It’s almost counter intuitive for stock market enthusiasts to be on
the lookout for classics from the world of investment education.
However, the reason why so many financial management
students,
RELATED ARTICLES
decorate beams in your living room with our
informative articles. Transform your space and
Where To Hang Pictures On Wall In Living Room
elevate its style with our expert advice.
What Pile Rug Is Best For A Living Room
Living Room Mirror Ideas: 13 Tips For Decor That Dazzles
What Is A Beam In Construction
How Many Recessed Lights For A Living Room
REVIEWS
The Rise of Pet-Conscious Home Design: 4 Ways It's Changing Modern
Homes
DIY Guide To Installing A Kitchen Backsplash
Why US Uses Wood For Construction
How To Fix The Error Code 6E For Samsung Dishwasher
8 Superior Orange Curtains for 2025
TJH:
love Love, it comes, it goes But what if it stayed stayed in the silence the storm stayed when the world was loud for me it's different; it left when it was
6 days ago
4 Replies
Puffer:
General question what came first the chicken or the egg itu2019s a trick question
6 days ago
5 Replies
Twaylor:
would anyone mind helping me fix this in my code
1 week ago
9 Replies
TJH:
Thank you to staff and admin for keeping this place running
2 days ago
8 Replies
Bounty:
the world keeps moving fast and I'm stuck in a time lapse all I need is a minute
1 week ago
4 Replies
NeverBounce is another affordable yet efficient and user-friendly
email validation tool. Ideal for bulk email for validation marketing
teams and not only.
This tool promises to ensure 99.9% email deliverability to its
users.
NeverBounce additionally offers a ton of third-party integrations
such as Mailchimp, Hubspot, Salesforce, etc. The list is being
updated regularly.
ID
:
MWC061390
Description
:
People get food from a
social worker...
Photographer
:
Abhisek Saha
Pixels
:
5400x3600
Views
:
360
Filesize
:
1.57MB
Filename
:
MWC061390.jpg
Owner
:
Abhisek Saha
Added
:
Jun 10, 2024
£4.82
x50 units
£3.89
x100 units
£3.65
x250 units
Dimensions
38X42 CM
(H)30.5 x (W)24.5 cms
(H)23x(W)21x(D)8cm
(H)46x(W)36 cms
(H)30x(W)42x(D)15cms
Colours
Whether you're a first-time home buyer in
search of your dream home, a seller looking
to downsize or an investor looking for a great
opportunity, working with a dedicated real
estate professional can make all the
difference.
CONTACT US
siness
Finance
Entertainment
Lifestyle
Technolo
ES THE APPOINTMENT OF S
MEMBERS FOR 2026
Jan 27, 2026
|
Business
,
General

JOB:
Each line above with the word "General" needs to be copied.

OUTPUT OF THE EXERCISE:
General question what came first the chicken or the egg itu2019s a trick question
General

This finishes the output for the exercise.